Microservices Routing Techniques
Here are several ways microservices can handle routing, including common and advanced strategies:
1. URL-Based Routing (Path-Based Routing)
Description:
The path in the URL determines which microservice or specific endpoint should handle the request.
Examples:
-
/users/123
→ User Service -
/products/ABC
→ Product Service -
/orders/XYZ
→ Order Service
2. Host-Based Routing
Description:
The hostname in the request determines the target microservice. Commonly used with subdomains.
Examples:
-
api.example.com
→ Main API Gateway / Aggregate Service -
users.example.com
→ User Service -
products.example.com
→ Product Service
3. HTTP Header-Based Routing
Description:
Routes are determined based on specific HTTP headers.

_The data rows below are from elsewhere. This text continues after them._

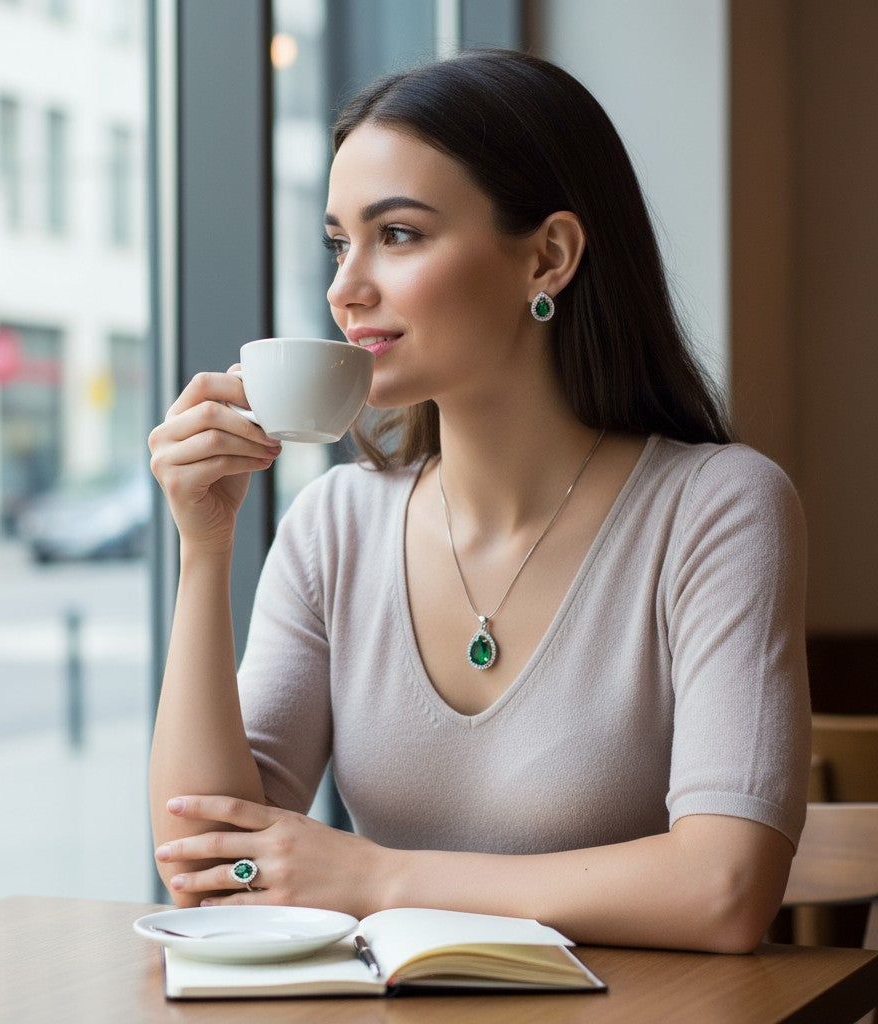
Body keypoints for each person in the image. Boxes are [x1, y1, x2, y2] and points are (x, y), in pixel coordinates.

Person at [147, 50, 810, 953]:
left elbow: (725, 889)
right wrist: (203, 549)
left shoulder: (717, 508)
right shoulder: (333, 527)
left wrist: (379, 877)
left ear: (549, 257)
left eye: (400, 235)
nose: (346, 289)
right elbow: (206, 864)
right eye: (340, 242)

Useful for dynamic or context-aware routing.
Examples:
-
X-Service-Name: UserService
→ Route to User Service -
X-API-Version: v2
→ Route to v2 of a service -
X-Tenant-ID: tenantA
→ Route to tenant-specific instance
4. Query String Parameter-Based Routing
Description:
Query parameters in the URL influence the routing logic.
Examples:
-
/api?service=users
→ User Service -
/api?version=v2
→ Version 2 of the API
5. Content-Type Based Routing
Description:
Uses the Content-Type
header to determine the appropriate service for processing.
Examples:
-
Content-Type: application/json
→ JSON processing service -
Content-Type: application/xml
→ XML processing service
6. HTTP Method-Based Routing
Description:
HTTP methods (GET, POST, PUT, DELETE) combined with paths define the action and service endpoint.
Examples:
-
GET /users/123
→ Get user data from User Service -
POST /users
→ Create new user in User Service
7. Client-Side Routing (Service Discovery + Load Balancing)
Description:
The client is responsible for discovering and routing requests to service instances.
Tools/Concepts: Eureka, Consul, ZooKeeper, Netflix Ribbon
How It Works:
- Client queries a service registry.
- Gets available instances.
- Uses a load balancing strategy (e.g., Round Robin) to pick one.

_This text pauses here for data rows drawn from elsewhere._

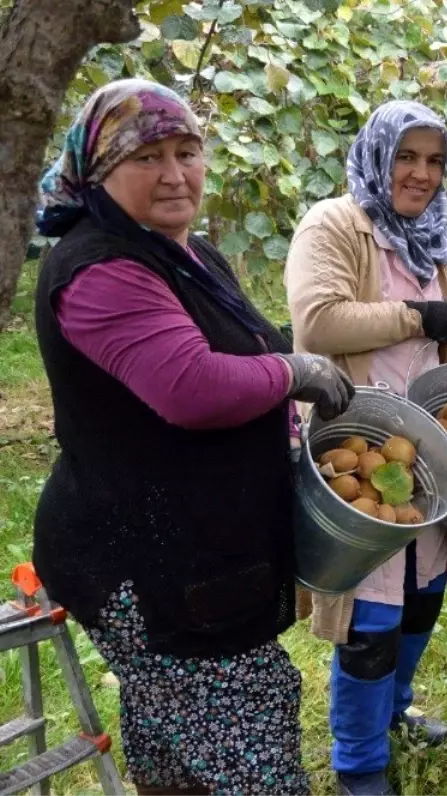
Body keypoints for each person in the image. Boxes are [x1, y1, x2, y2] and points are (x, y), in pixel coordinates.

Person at [31, 79, 353, 796]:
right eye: (148, 157)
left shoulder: (185, 253)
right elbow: (191, 388)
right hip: (146, 564)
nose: (176, 174)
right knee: (248, 742)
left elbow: (227, 358)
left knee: (174, 741)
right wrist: (294, 370)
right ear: (99, 172)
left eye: (188, 151)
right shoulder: (101, 269)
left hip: (196, 550)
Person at [285, 100, 447, 796]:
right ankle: (359, 763)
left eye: (434, 160)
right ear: (378, 154)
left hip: (424, 449)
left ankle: (396, 713)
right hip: (357, 445)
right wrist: (416, 316)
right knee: (370, 609)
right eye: (407, 156)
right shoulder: (336, 224)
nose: (421, 174)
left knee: (422, 589)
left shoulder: (436, 237)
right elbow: (317, 319)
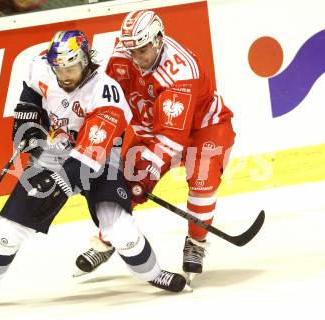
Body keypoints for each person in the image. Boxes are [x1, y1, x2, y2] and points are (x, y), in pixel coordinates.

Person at [0, 30, 187, 305]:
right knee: (9, 230)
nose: (64, 74)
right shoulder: (41, 66)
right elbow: (30, 96)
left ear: (85, 61)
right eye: (59, 68)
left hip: (100, 159)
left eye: (71, 67)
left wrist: (54, 182)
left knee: (120, 231)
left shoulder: (106, 94)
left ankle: (154, 273)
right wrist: (27, 126)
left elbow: (87, 161)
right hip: (54, 152)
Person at [74, 10, 235, 285]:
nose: (137, 58)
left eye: (143, 49)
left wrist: (150, 170)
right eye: (132, 50)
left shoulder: (180, 71)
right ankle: (109, 238)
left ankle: (196, 242)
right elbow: (108, 100)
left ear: (158, 39)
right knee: (123, 184)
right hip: (151, 128)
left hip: (204, 127)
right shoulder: (123, 55)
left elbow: (172, 138)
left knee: (202, 178)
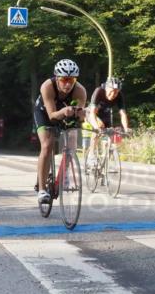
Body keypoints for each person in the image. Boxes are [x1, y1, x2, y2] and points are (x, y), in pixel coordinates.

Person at [33, 59, 88, 204]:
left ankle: (63, 176)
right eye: (64, 80)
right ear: (57, 78)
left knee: (72, 143)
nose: (68, 84)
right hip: (45, 114)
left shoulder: (80, 91)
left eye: (72, 80)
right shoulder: (47, 86)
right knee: (47, 144)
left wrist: (81, 116)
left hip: (65, 114)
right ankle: (42, 189)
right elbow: (52, 116)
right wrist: (64, 111)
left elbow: (79, 117)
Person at [87, 76, 130, 166]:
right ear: (106, 88)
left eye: (116, 92)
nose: (113, 95)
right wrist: (96, 128)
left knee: (110, 133)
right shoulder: (98, 91)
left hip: (105, 114)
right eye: (111, 91)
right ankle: (91, 155)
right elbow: (92, 113)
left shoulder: (119, 96)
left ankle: (104, 159)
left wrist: (126, 128)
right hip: (92, 113)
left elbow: (122, 114)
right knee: (98, 128)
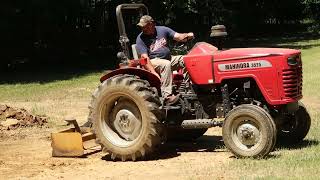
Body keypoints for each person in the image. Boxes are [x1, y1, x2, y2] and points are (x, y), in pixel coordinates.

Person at [136, 15, 194, 104]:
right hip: (153, 61)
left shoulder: (162, 30)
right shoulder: (140, 39)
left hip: (168, 58)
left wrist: (187, 35)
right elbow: (145, 58)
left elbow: (178, 36)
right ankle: (167, 96)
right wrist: (153, 73)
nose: (143, 29)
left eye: (145, 26)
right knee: (166, 64)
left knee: (186, 59)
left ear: (151, 24)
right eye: (141, 27)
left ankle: (190, 87)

8. API Gateway Routing (Edge Routing)
Description:
An API Gateway acts as a single entry point and routes requests based on multiple criteria (URL, headers, etc.).
Functions: Authentication, authorization, rate limiting, caching, etc.
Tools/Concepts:
AWS API Gateway, Azure API Management, Kong, Zuul, Spring Cloud Gateway, Nginx
9. Message Queue / Event-Driven Routing
Description:
Microservices subscribe to message topics or queues and process relevant events.
How It Works:
- A service produces a message (e.g., "Order Placed").

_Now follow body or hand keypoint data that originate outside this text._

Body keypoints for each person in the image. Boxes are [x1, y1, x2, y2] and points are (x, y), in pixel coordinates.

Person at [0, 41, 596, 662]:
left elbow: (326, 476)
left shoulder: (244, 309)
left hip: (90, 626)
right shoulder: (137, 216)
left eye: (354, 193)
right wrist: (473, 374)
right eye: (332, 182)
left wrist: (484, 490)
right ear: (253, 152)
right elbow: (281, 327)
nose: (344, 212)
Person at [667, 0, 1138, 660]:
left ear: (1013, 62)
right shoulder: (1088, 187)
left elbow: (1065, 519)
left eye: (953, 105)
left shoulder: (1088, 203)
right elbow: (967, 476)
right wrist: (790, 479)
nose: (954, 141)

- Consumers (e.g., Inventory, Shipping Services) react accordingly.
Tools: Kafka, RabbitMQ
10. gRPC Routing (Service Definition-Based)
Description:
Routing is tied to gRPC service and method definitions from .proto
files.
How It Works:
- Client calls a defined method.
- gRPC infrastructure routes to the correct service instance.
11. Context-Based Routing (Advanced)
Description:
Uses rich contextual data (user roles, devices, geo-location, system load) to make intelligent routing decisions.
Requirements:
Sophisticated API gateways or custom routing logic.